The Company may issue Class B, Nonvoting Capital (“Nonvoting Capital”). Members may own
interests in both Voting Capital and Nonvoting Capital. Members who own interests only in
Nonvoting Capital (“Nonvoting Members”) shall have no right to vote upon any matters.
Notwithstanding, to the extent otherwise permitted by this agreement, a Nonvoting Member shall
have the right to file or participate in a mediation or an arbitration action, and shall be bound by an
amendment to this agreement only if he signs such amendment.
Section 2.3 Percentage Ownership and Voting Interests. A Member’s Ownership
Interest (“Ownership Interest”) is the total of his interests in Voting Capital and Nonvoting Capital,
together with all of the rights, as a Member or Manager of the Company, that arise from such
interests. The Percentage Ownership Interest ("Percentage Ownership Interest") of a Member shall
be calculated by adding together that Member’s Voting Capital Account and Nonvoting Capital
Account, and then dividing this sum by the total of all of the Member’s Voting Capital and
Nonvoting Capital Accounts.
The Members shall have the initial Ownership, Percentage Ownership and Percentage Voting
Interests in the Company that are identified in Exhibit A, immediately following the making of the
capital contributions set forth therein.
Section 2.4 Management by Voting Members. The Voting Members shall manage the
Company and shall have the right to vote, in their capacity as Managers, upon all matters upon which
Managers have the right to vote under the Act or under this Agreement, in proportion to their
respective Percentage Voting Interests in the Company. Voting Members need not identify whether
they are acting in their capacity as Members or Managers when they act.
The Nonvoting Members shall have no right to vote or otherwise participate in the management of
the Company. No Nonvoting Member shall, without the prior written consent of all of the Voting
Members, take any action on behalf of, or in the name of, the Company, or enter into any contract,
agreement, commitment or obligation binding upon the Company, or perform any act in any way
relating to the Company or the Company's assets.

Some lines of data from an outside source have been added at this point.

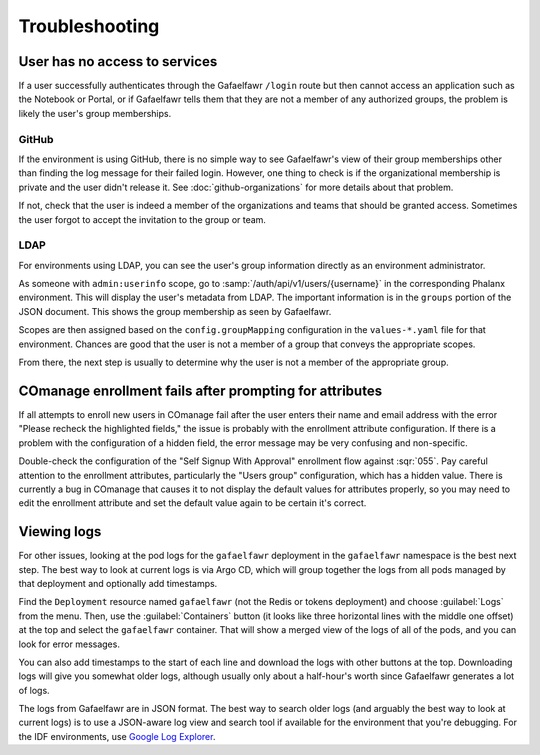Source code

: .. px-app-troubleshooting:: gafaelfawr

###############
Troubleshooting
###############

.. _gafaelfawr-no-access:

User has no access to services
==============================

If a user successfully authenticates through the Gafaelfawr ``/login`` route but then cannot access an application such as the Notebook or Portal, or if Gafaelfawr tells them that they are not a member of any authorized groups, the problem is likely the user's group memberships.

GitHub
------

If the environment is using GitHub, there is no simple way to see Gafaelfawr's view of their group memberships other than finding the log message for their failed login.
However, one thing to check is if the organizational membership is private and the user didn't release it.
See :doc:`github-organizations` for more details about that problem.

If not, check that the user is indeed a member of the organizations and teams that should be granted access.
Sometimes the user forgot to accept the invitation to the group or team.

LDAP
----

For environments using LDAP, you can see the user's group information directly as an environment administrator.

As someone with ``admin:userinfo`` scope, go to :samp:`/auth/api/v1/users/{username}` in the corresponding Phalanx environment.
This will display the user's metadata from LDAP.
The important information is in the ``groups`` portion of the JSON document.
This shows the group membership as seen by Gafaelfawr.

Scopes are then assigned based on the ``config.groupMapping`` configuration in the ``values-*.yaml`` file for that environment.
Chances are good that the user is not a member of a group that conveys the appropriate scopes.

From there, the next step is usually to determine why the user is not a member of the appropriate group.

COmanage enrollment fails after prompting for attributes
========================================================

If all attempts to enroll new users in COmanage fail after the user enters their name and email address with the error "Please recheck the highlighted fields," the issue is probably with the enrollment attribute configuration.
If there is a problem with the configuration of a hidden field, the error message may be very confusing and non-specific.

Double-check the configuration of the "Self Signup With Approval" enrollment flow against :sqr:`055`.
Pay careful attention to the enrollment attributes, particularly the "Users group" configuration, which has a hidden value.
There is currently a bug in COmanage that causes it to not display the default values for attributes properly, so you may need to edit the enrollment attribute and set the default value again to be certain it's correct.

Viewing logs
============

For other issues, looking at the pod logs for the ``gafaelfawr`` deployment in the ``gafaelfawr`` namespace is the best next step.
The best way to look at current logs is via Argo CD, which will group together the logs from all pods managed by that deployment and optionally add timestamps.

Find the ``Deployment`` resource named ``gafaelfawr`` (not the Redis or tokens deployment) and choose :guilabel:`Logs` from the menu.
Then, use the :guilabel:`Containers` button (it looks like three horizontal lines with the middle one offset) at the top and select the ``gafaelfawr`` container.
That will show a merged view of the logs of all of the pods, and you can look for error messages.

You can also add timestamps to the start of each line and download the logs with other buttons at the top.
Downloading logs will give you somewhat older logs, although usually only about a half-hour's worth since Gafaelfawr generates a lot of logs.

The logs from Gafaelfawr are in JSON format.
The best way to search older logs (and arguably the best way to look at current logs) is to use a JSON-aware log view and search tool if available for the environment that you're debugging.
For the IDF environments, use `Google Log Explorer <https://cloud.google.com/logging/docs/view/logs-explorer-interface>`__.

Section 2.5 Voting. Except as otherwise provided or permitted by this Agreement, Voting
Members shall in all cases, in their capacity as Members or Managers of the Company, act
collectively, and, unless otherwise specified or permitted by this Agreement, unanimously. Except as
otherwise provided or permitted by this Agreement, no Voting Member acting individually, in his
capacity as a Member or Manager of the Company, shall have any power or authority to sign for,
bind or act on behalf of the Company in any way, to pledge the Company's credit, or to render the
Company liable for any purpose.
Unless the context requires otherwise, in this Agreement, the terms “Member” or “Members,”

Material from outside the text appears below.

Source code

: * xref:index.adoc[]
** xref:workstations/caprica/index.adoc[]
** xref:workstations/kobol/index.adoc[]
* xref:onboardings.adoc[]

without the qualifiers “Voting” or “Nonvoting,” refer to the Voting and Nonvoting Members
collectively; and the terms “Manager” or “Managers” refers to the Voting Members.
Section 2.6 Liability of Members. All debts, obligations and liabilities of the Company,
whether arising in contract, tort or otherwise, shall be solely the debts, obligations and liabilities of
the Company, and no Member shall be obligated personally for any such debt, obligation or liability
of the Company solely by reason of being a Member.